CHAIR: Which, I guess, is not inherently evil, given that the job of any and every game designer is to make people want to play their game. The danger is that if you put money on one end or both ends of this, then the harm is created through the monetary loss, but also you are observing that, regardless of the monetary loss, you are actually building in a behavioural pattern. Is that also what you were observing earlier?

Dr Cairns : Obviously we don't know, from our data. But yes, if we are again drawing from a domain which is well understood, like slot machines, that would be entirely reasonable to move that way in loot boxes, even though it may be very early days and it is not at the same industrial level at which slot machine developers are working.

Dr Zendle : It's worth noting that one of the main theoretical pathways to problem gambling is via that kind of conditioning. It's getting used to and learning to expect that kind of feedback. So there are good reasons why loot boxes might cause problem gambling. From our data we don't know if they cause problem gambling or if they attract problem gamblers, but there are good reasons to think that they might.

CHAIR: Have you got a time line on your additional research?

Dr Zendle : Yes. I would expect a pre-print of a paper showing different effects of different kinds of games within the next month or so.

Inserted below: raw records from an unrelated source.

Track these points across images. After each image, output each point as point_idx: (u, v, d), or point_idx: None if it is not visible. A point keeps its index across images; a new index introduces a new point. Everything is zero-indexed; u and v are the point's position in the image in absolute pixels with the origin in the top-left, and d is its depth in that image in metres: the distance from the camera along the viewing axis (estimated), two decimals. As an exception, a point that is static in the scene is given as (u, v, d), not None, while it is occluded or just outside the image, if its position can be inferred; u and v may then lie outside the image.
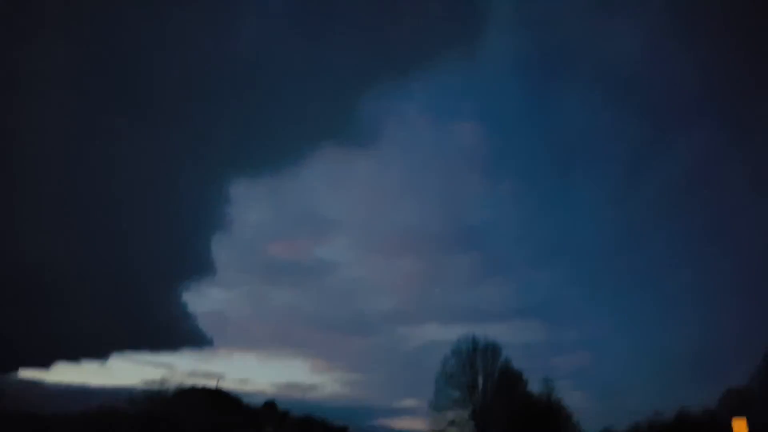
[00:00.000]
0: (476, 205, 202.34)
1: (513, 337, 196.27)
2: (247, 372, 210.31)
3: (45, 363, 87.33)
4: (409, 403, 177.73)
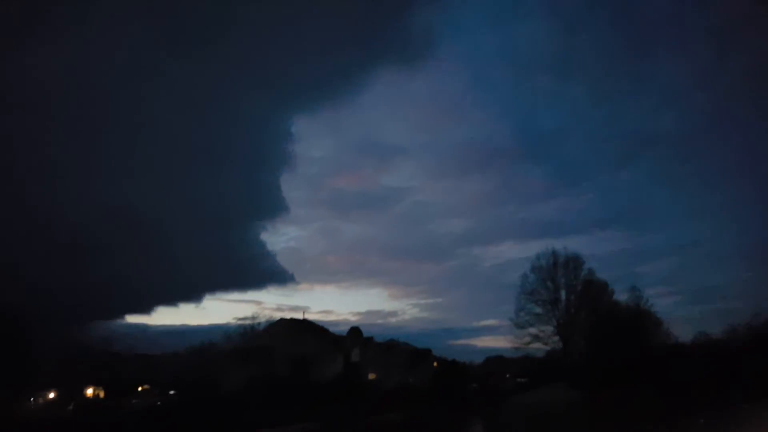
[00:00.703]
0: (548, 110, 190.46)
1: (595, 248, 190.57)
2: (329, 303, 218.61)
3: (147, 308, 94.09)
4: (489, 322, 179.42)
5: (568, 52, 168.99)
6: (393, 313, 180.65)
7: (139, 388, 78.21)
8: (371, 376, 66.94)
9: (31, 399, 55.98)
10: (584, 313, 59.20)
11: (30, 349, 48.48)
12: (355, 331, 67.91)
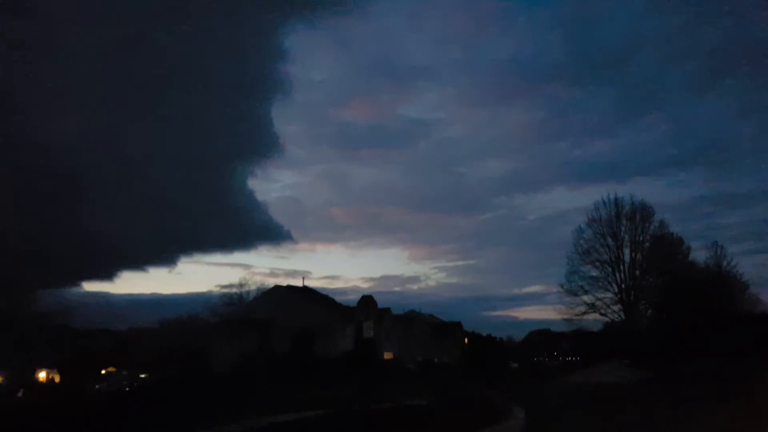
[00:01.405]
0: (611, 20, 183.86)
1: (668, 195, 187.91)
2: (335, 267, 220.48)
3: (109, 274, 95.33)
4: (534, 289, 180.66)
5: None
6: (414, 279, 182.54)
7: (103, 371, 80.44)
8: (387, 355, 68.21)
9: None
10: (653, 276, 59.28)
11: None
12: (367, 300, 68.71)
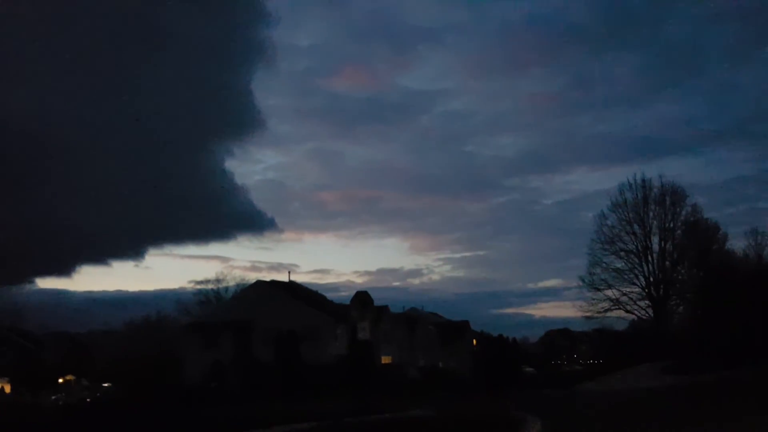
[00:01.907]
0: None
1: (703, 176, 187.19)
2: (325, 259, 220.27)
3: (67, 268, 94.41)
4: (551, 283, 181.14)
5: None
6: (415, 273, 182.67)
7: (61, 380, 80.00)
8: (386, 359, 67.91)
9: None
10: (686, 267, 59.10)
11: None
12: (362, 297, 68.25)
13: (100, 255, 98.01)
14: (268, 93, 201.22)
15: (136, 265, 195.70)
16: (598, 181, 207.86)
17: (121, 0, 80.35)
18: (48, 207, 76.54)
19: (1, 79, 72.14)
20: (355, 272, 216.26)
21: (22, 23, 73.56)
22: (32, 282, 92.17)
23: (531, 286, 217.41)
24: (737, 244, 59.99)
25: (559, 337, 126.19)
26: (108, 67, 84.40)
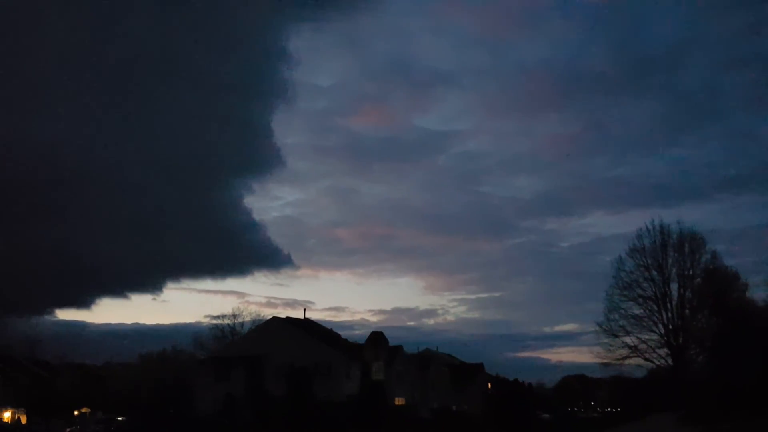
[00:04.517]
0: (658, 24, 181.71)
1: (722, 222, 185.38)
2: (340, 297, 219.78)
3: (86, 300, 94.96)
4: (568, 327, 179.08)
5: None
6: (430, 312, 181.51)
7: (76, 412, 79.75)
8: (399, 400, 67.07)
9: None
10: (705, 315, 58.13)
11: None
12: (377, 337, 67.71)
13: (120, 287, 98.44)
14: (287, 131, 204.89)
15: (154, 299, 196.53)
16: (615, 225, 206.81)
17: (148, 39, 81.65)
18: (69, 240, 77.08)
19: (28, 114, 73.23)
20: (370, 311, 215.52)
21: (51, 57, 74.97)
22: (52, 313, 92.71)
23: (547, 329, 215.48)
24: (758, 293, 58.81)
25: (576, 382, 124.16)
26: (133, 104, 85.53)
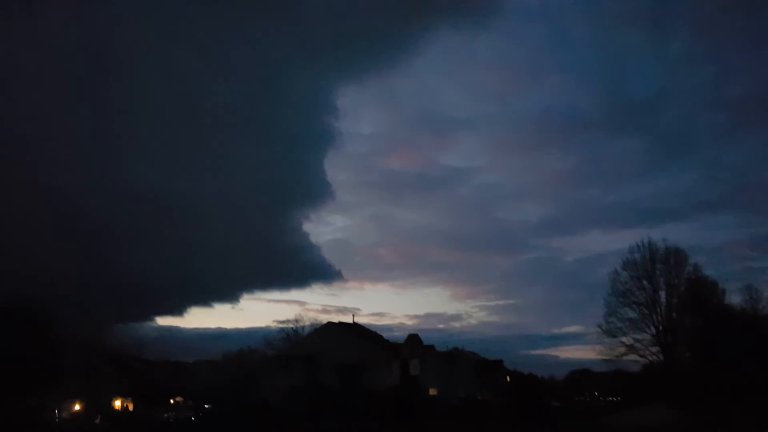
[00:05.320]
0: (640, 73, 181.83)
1: (702, 239, 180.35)
2: (382, 304, 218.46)
3: (179, 309, 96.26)
4: (573, 329, 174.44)
5: (664, 2, 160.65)
6: (456, 317, 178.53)
7: (172, 400, 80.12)
8: (432, 391, 65.95)
9: (56, 411, 57.97)
10: (689, 318, 56.39)
11: (55, 347, 49.99)
12: (414, 338, 66.94)
13: (206, 299, 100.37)
14: (336, 170, 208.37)
15: (233, 307, 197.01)
16: (610, 243, 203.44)
17: (223, 94, 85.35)
18: (166, 261, 78.69)
19: (134, 161, 75.59)
20: (407, 315, 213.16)
21: (156, 117, 77.60)
22: (152, 320, 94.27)
23: (555, 330, 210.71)
24: (734, 298, 56.99)
25: (582, 376, 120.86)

CHAIR: Oh, that is tantalising!

Dr Zendle : Then I imagine another thing we would like to do is a longitudinal study where we have a look at how problem gambling develops over time amongst people buying loot boxes, because that could help us work out the causal argument—whether it's causing it or whether it's just an effect of problem gamblers being drawn to loot boxes. That's more speculative. I would imagine that's within six months, but I would say a hard copy within two months or a pre-print of how different games affect things differently, because we have the data. We just have to analyse it.

CHAIR: Would you be willing to provide it to the committee in that preprint form?

Dr Zendle : Of course we would. We would be happy to share it.

CHAIR: That may be a question of our time lines more than yours. But it seems that the critical piece of clarifying information is just about to arrive. Thank you for that, gentlemen.

Senator DUNIAM: Are you asking for the report?

CHAIR: We could do it, couldn't we?

Senator DUNIAM: Yes.

CHAIR: Our report date is 17 October.

Dr Zendle : We will make it by the 17th, and that is a solid promise.

CHAIR: Could I ask you officially to provide that information to the committee on notice?

Dr Zendle : Yes, you can.

CHAIR: Gentlemen, is there anything further you would like to illuminate us on?

Dr Cairns : No, I don't think so, unless you have further questions. No.

CHAIR: Thank you so much for your time.